Régulièrement le terme de « réalisme socialiste » a été utilisé pour caractériser le cinéma de la période qui s’amorce. On ne réfutera certes pas une influence soviétique sur le cinéma vietnamien d’autant que de nombreux techniciens et cinéastes furent formés au VGIK à Moscou dès le début des années 1960. Cependant, elle semble indécise et la prescription de produire des films s’attachant à la réalité sociale, c’est-à-dire aux transformations apportées par le socialisme dans le pays, n’engendre pas, loin s’en faut, un obséquieux cinéma de slogans. Si les conflits avec la Chine et le Cambodge font encore perdurer le motif de la lutte contre les agressions extérieures, les séquelles de la guerre et les problèmes liés à la reconstruction trouvent aussi à être abordés du bord de la rue, à une échelle intime. C’est du moins ce que démontrent plusieurs des films de cette programmation, de Premier amour à Brothers et Fairytale for a 17-Year- Old Girl. Ce qui transparait nettement, c’est l’empreinte documentaire déposée par la période qui précède sur l’esthétique des films comptant parmi les plus singuliers réalisés entre 1975 et le milieu des années 1980. On ne s’en étonnera pas. En comparaison du nombre de fictions réalisées au Nord entre le début et la fin de la guerre, celui des documentaires est écrasant.
Dans le renversement de la répartition qui s’opère à la fin des années 1970, les acquis d’un cinéma de lutte irriguent le cinéma de reconstruction. Comme si toute fiction étrangère à ce qui se vit alors était rappelée à l’ordre ou bien par le flux de la réalité (au fond du plan, à gauche ou à droite du cadre, dans les gestes et les décors naturels) ou bien par des limitations économiques.
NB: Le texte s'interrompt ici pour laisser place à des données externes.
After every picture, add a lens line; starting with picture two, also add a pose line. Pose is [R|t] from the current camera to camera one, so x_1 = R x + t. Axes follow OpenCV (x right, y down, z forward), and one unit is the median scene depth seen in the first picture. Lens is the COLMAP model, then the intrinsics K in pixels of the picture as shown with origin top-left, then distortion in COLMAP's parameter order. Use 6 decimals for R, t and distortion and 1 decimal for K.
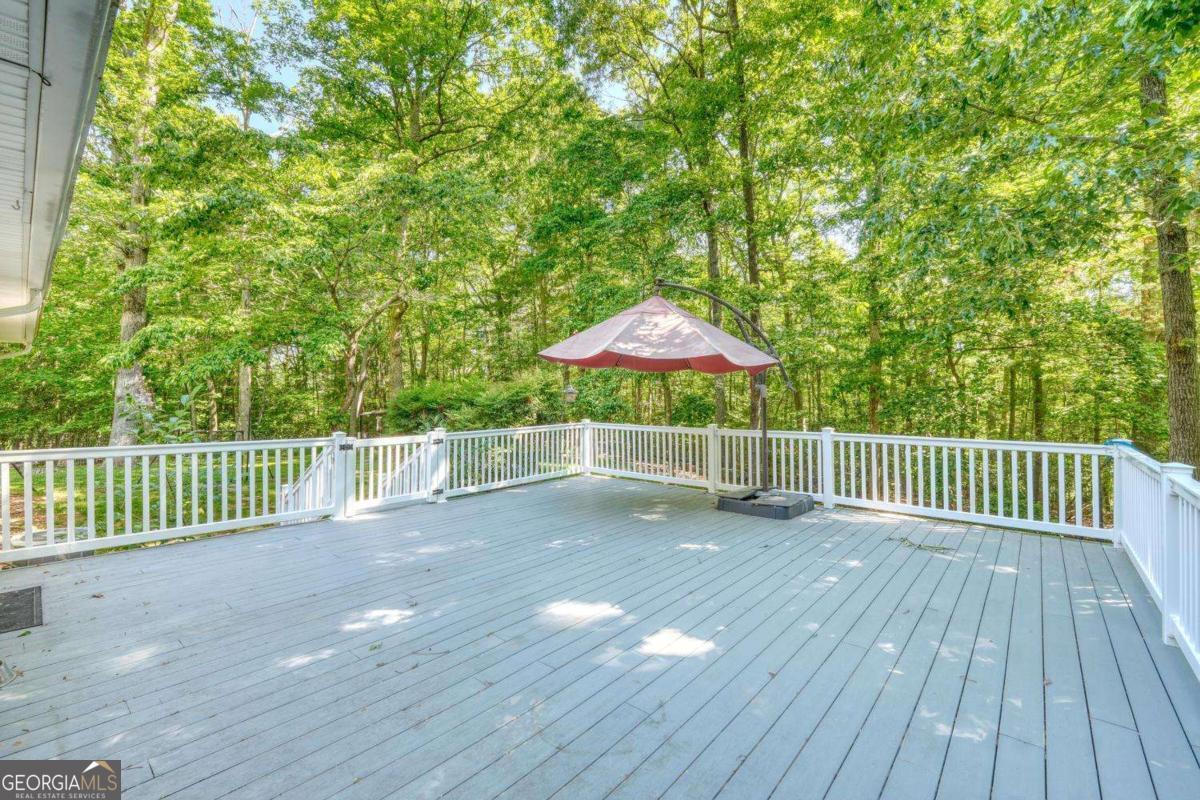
lens RADIAL K [[500.7, 0, 600.0], [0, 500.7, 400.0], [0, 0, 1]] dist [0.001016, 0.000295]
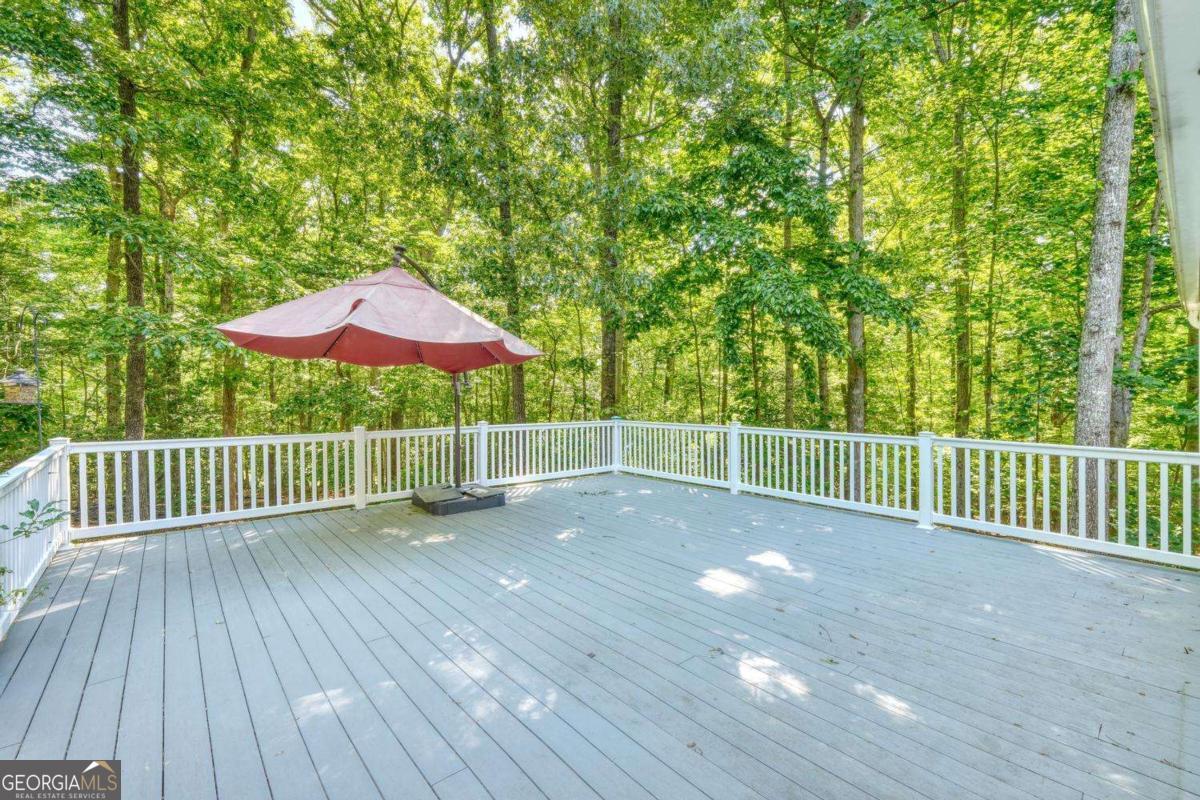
lens RADIAL K [[507.0, 0, 600.0], [0, 507.0, 400.0], [0, 0, 1]] dist [0.000537, -0.000324]
pose [[0.143920, -0.004426, 0.989579, -1.124514], [-0.000886, 0.999989, 0.004602, 0.001974], [-0.989589, -0.001539, 0.143914, 1.007525]]
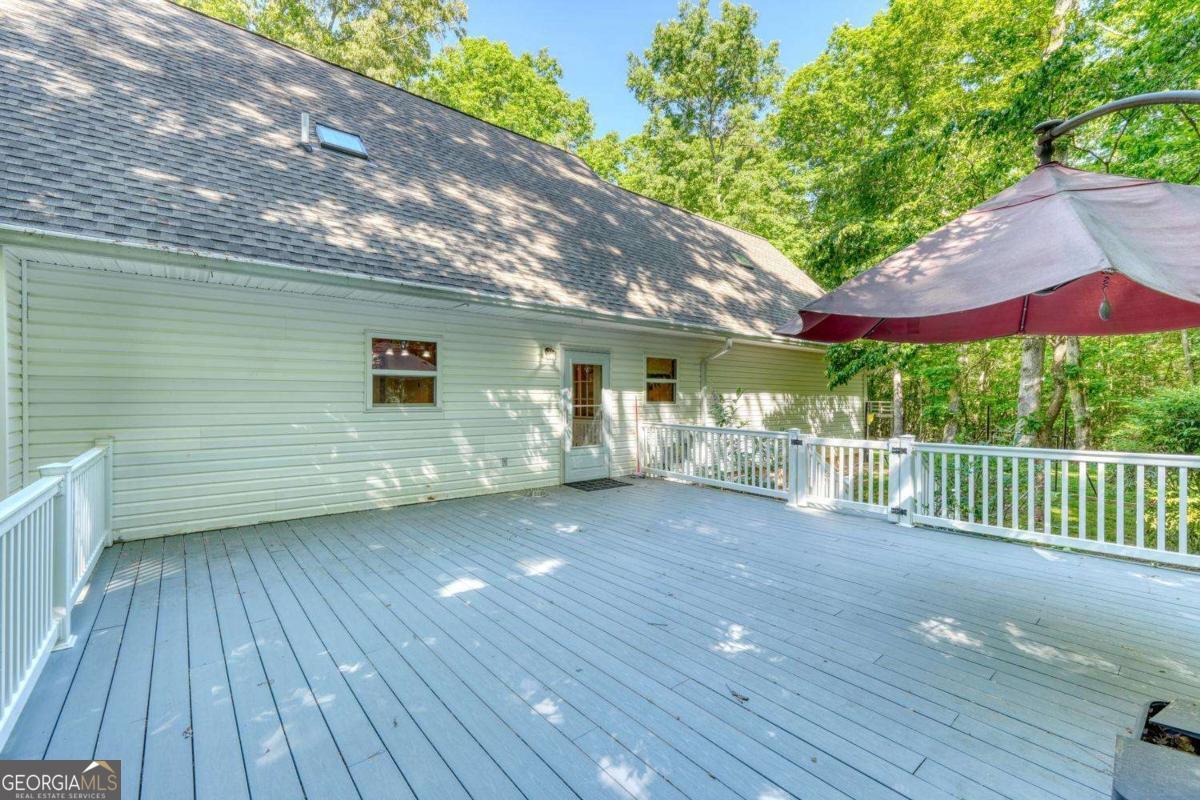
lens RADIAL K [[500.7, 0, 600.0], [0, 500.7, 400.0], [0, 0, 1]] dist [0.001016, 0.000295]
pose [[-0.148203, 0.000893, -0.988957, 1.082739], [-0.004416, 0.999989, 0.001565, 0.000055], [0.988947, 0.004599, -0.148198, 1.206525]]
À partir de 1986, le Dôi Moi a pour effet l’ouverture d’un système politique très hiérarchisé et jusque-là très cloisonné dans sa vision de l’économie. Les choses bougent aussi dans le domaine de la culture et du cinéma mais cela ne va pas sans contradictions. D’un côté, la production de films à vocation commerciale s’intensifie au détriment souvent de toute ambition artistique, de l’autre, les moyens techniques et financiers font défaut à des films qui en font preuve. Ces années-là sont pourtant celles d’un basculement dont les avancées sont les prémisses à l’émergence d’un possible cinéma d’auteur, ce dont témoigne La Fille du fleuve (1986) de Dang Nhat Minh.
Cependant, les films vietnamiens de la période qui s’ouvre alors n’ont jamais été largement distribués et leur diffusion a pu parfois être contrariée au Vietnam. C’est en cherchant rimes, échos, correspondances entre les films que nous avons voulu composer un tableau du cinéma vietnamien dont chaque film serait le détail.